Ce n’est ni plus, ni moins qu’une obligation de collaboration à la politique raciste de contrôle, de traque et d’expulsion des étrangers pour tou-te-s les salarié-e-s des entreprises et agents de l’État des services concernés.
Les salarié-e-s et les agent-e-s doivent refuser de communiquer ces documents, leurs syndicats doivent les couvrir, dénoncer cette mesure et appeler largement à refuser de communiquer les documents demandés dans ce cadre par les préfectures.
L’article 8 doit en outre autoriser le préfet à contrôler « à tout moment » que, l’étranger qui dispose d’un titre de séjour « continue de satisfaire aux conditions fixées pour la délivrance de cette carte ». S’il ne peut le justifier, ou s’il ne se rend pas à la convocation, sa carte de séjour peut lui être retirée immédiatement.
En clair, c’est en sursis permanent que vont se retrouver TOUS ET TOUTES LES ETRANGERS, y compris les étrangers en situation régulière.
Par ailleurs, selon un amendement approuvé lors de l’examen en première lecture du projet de loi, les déboutés du droit d’asile, les étrangers ne pouvant justifier d’une entrée régulière en France, les étrangers s’étant maintenus au-delà de la durée de validité de leur visa, ou n’ayant pas demandé de renouvellement de titre de séjour n’auraient désormais plus que 15 jours pour contester devant le tribunal administratif leur décision « d’éloignement »(contre 30 jours pour les autres expulsions), et le tribunal administratif n’aura que six semaines pour statuer (au lieu de trois mois).
Pour Cazeneuve : « Nous favoriserons ainsi l’effectivité des mesures d’éloignement »... !
Qu’on ait ou non, la bonne nationalité, qu’on ait ou non le bon bout de papier, créer la solidarité, s’unir, échanger, se rencontrer, s’organiser, est une urgente nécessité !
Car la précarisation et la répression des étranger-e-s, n’est qu’un aspect de la politique.

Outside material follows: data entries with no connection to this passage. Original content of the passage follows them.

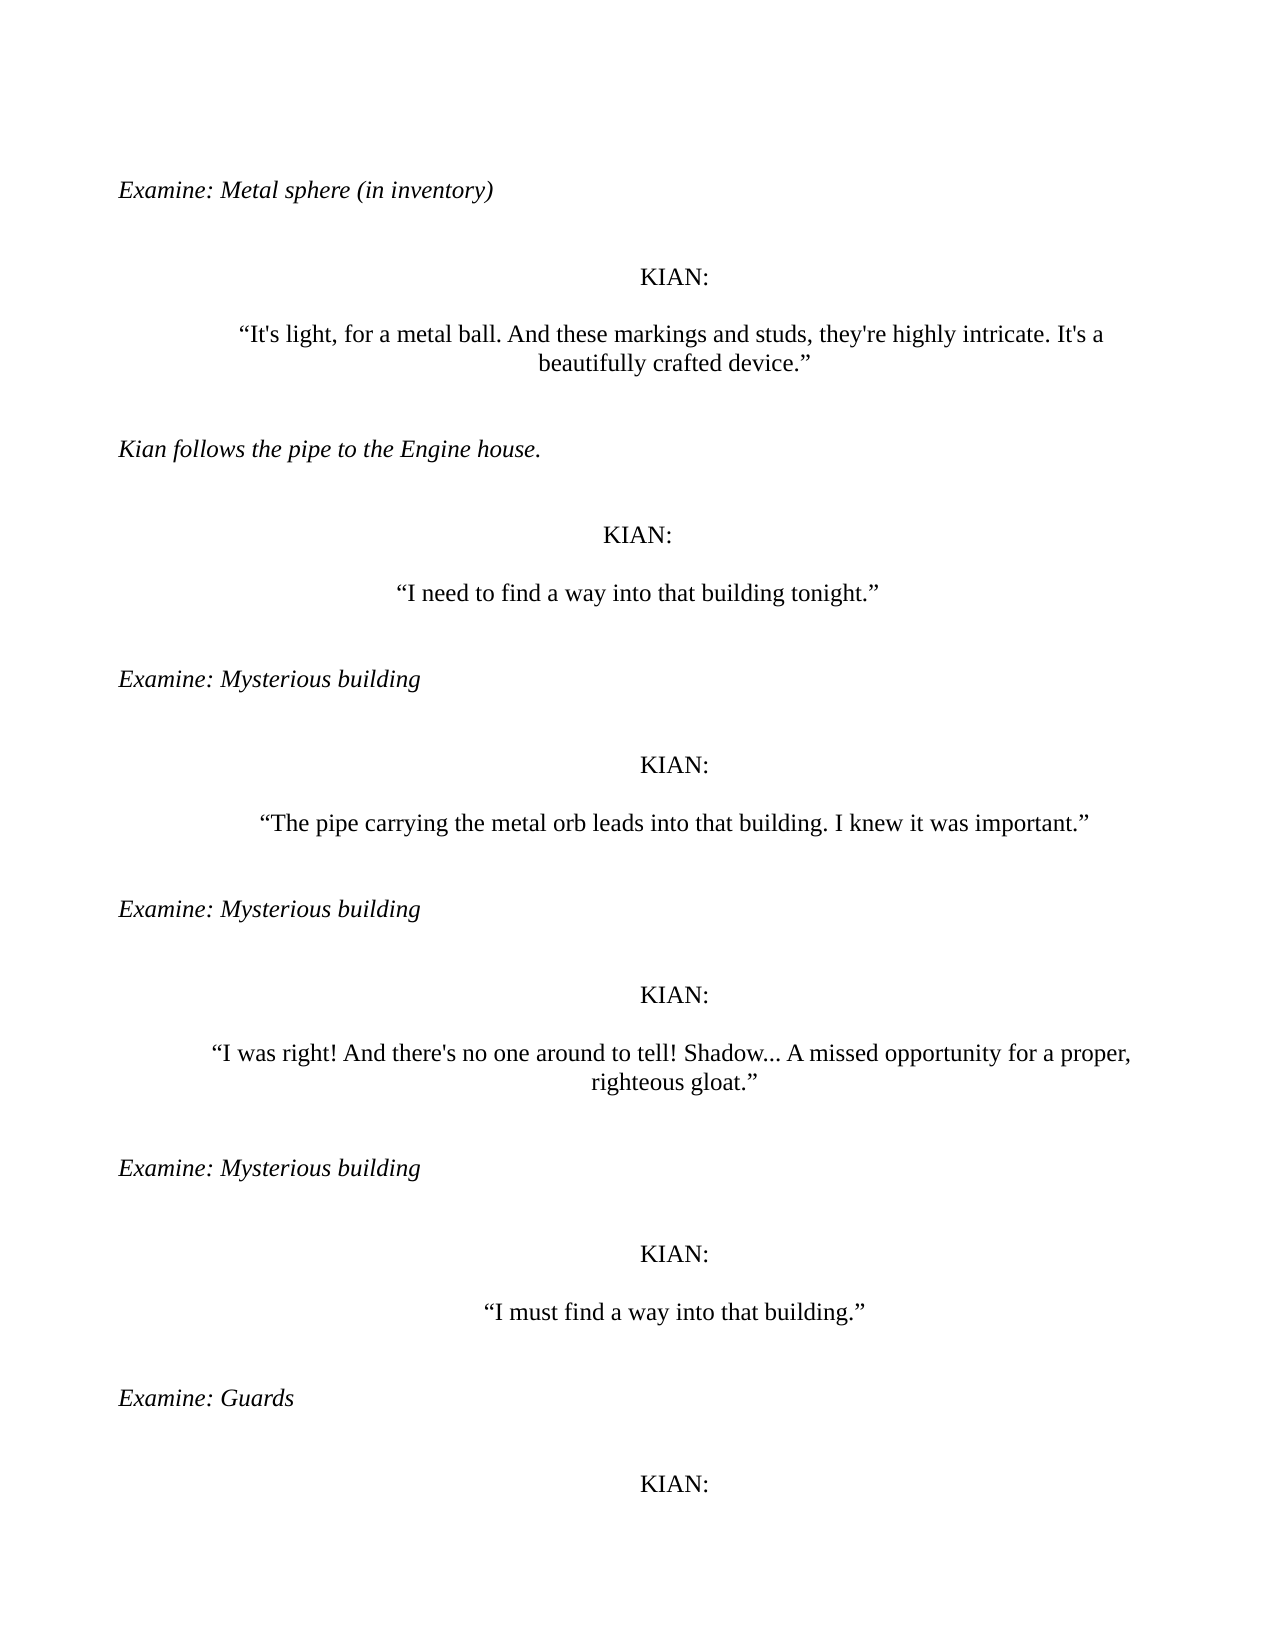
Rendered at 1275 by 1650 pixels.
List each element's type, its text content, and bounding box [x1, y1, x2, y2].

text KIAN: [118, 1469, 1157, 1498]
text Examine: Mysterious building [118, 1153, 1157, 1182]
text Examine: Mysterious building [118, 664, 1157, 693]
text “I must find a way into that building.” [118, 1297, 1157, 1326]
text “The pipe carrying the metal orb leads into that building. I knew it was important.” [118, 808, 1157, 837]
text “It's light, for a metal ball. And these markings and studs, they're highly intricate. It's a beautifully crafted device.” [118, 319, 1157, 377]
text KIAN: [118, 262, 1157, 291]
text “I was right! And there's no one around to tell! Shadow... A missed opportunity for a proper, righteous gloat.” [118, 1038, 1157, 1096]
text KIAN: [118, 521, 1157, 549]
text KIAN: [118, 981, 1157, 1009]
text “I need to find a way into that building tonight.” [118, 578, 1157, 607]
text Examine: Guards [118, 1383, 1157, 1412]
text Examine: Mysterious building [118, 894, 1157, 923]
text Kian follows the pipe to the Engine house. [118, 434, 1157, 463]
text KIAN: [118, 751, 1157, 779]
text Examine: Metal sphere (in inventory) [118, 176, 1157, 204]
text KIAN: [118, 1239, 1157, 1268]
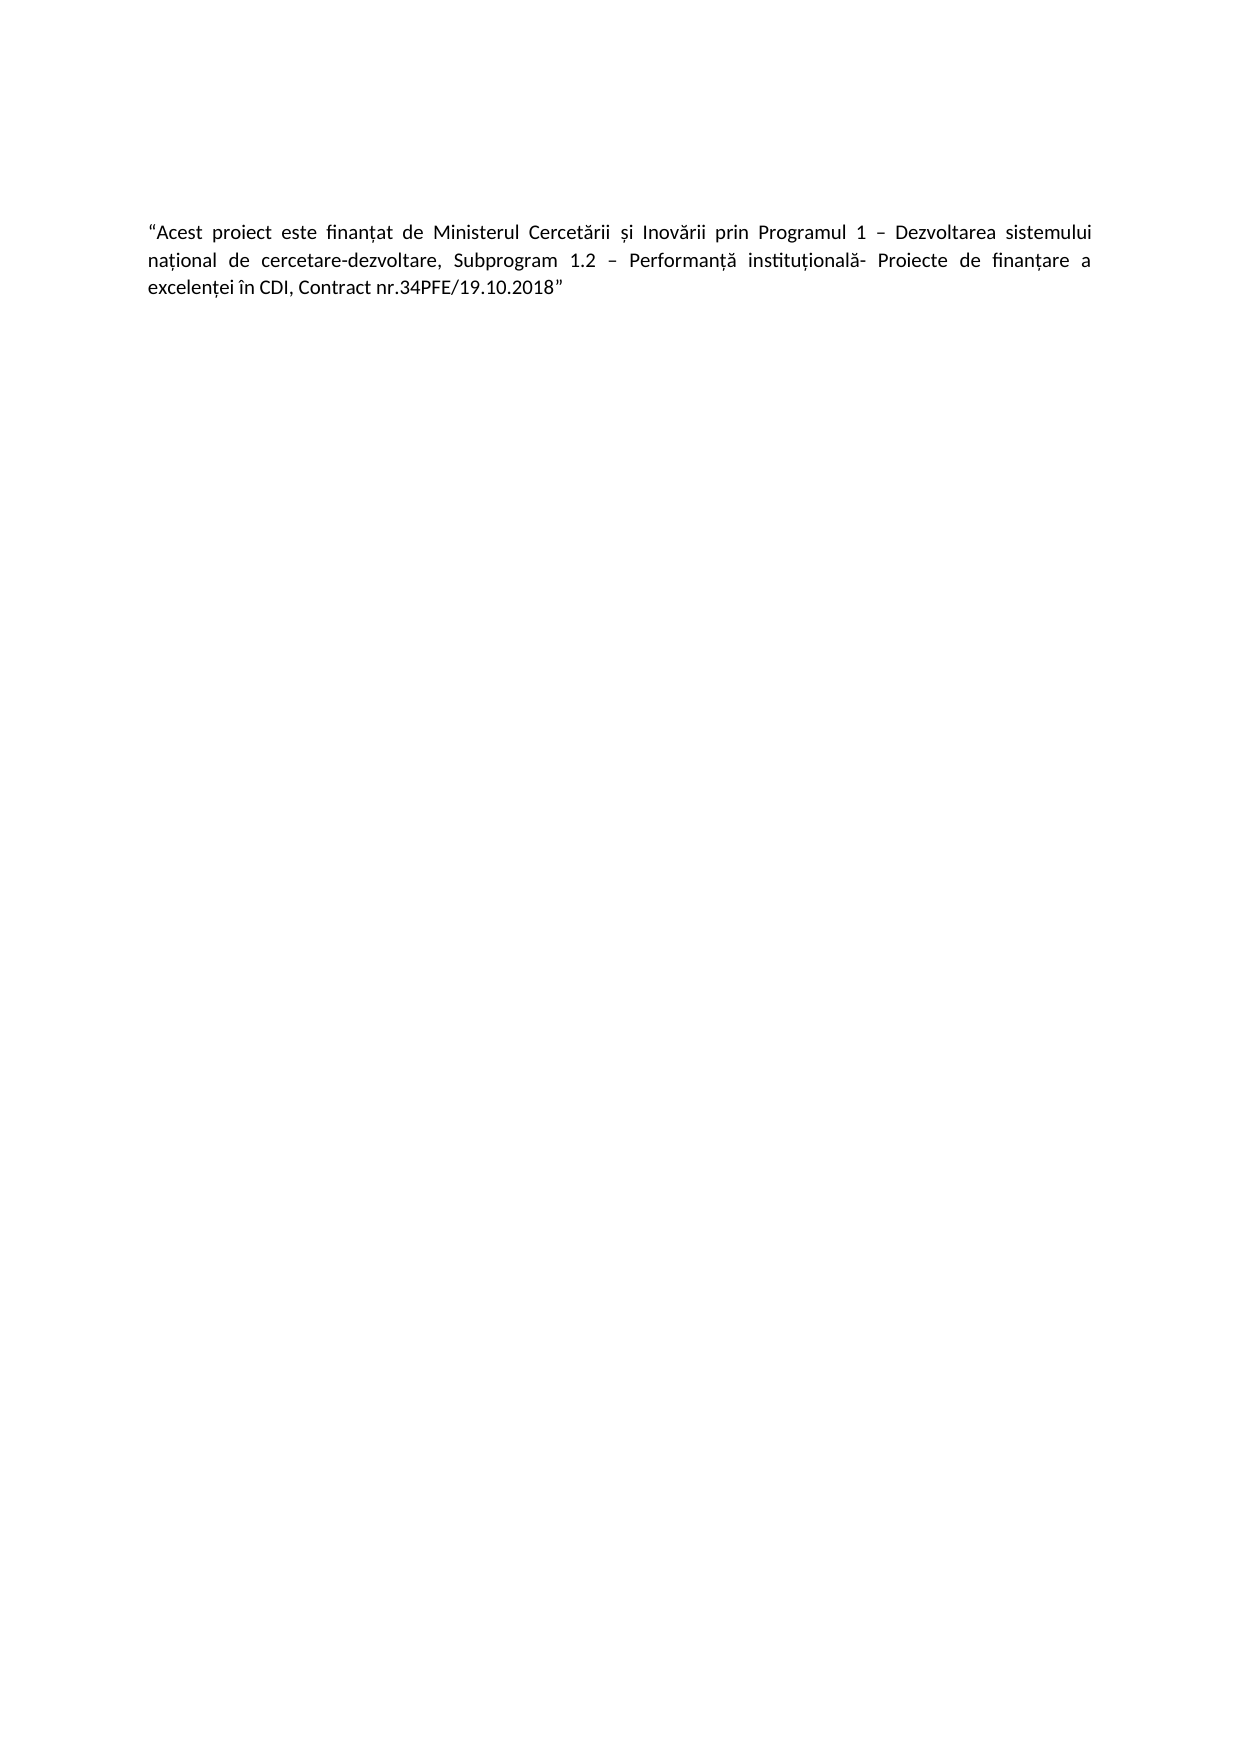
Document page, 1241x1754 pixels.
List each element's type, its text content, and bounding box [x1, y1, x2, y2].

Tous les salarié-e-s, travailleur-e-s du public et du privé, chômeurs, avec ou sans papiers, voyons nos conditions de vie et de travail attaquées et dégradées de jour en jour, par gouvernement et patronat. Le patronat, en profitant de la main d’œuvre sans papiers, en grande précarité, surexploitée, en imposant des conditions de travail des plus pénibles et mal payées – car isolés, sans la possibilité effective de refuser s’en sert pour contraindre tout le monde à davantage de misère et de précarité.
Et l’État, en fabriquant sans cesse davantage d’irrégulier-e-s, en traquant les étrangers, voudrait continuer de confiner les sans-papiers au silence et à l’invisibilité.
Ils nous voudraient divisés pour mieux continuer de régner et de nous exploiter. Français-e-sou immigré-e-s, car notre destin est forcément lié, nous n’avons d’autre choix que de construire notre unité et ensemble nous organiser.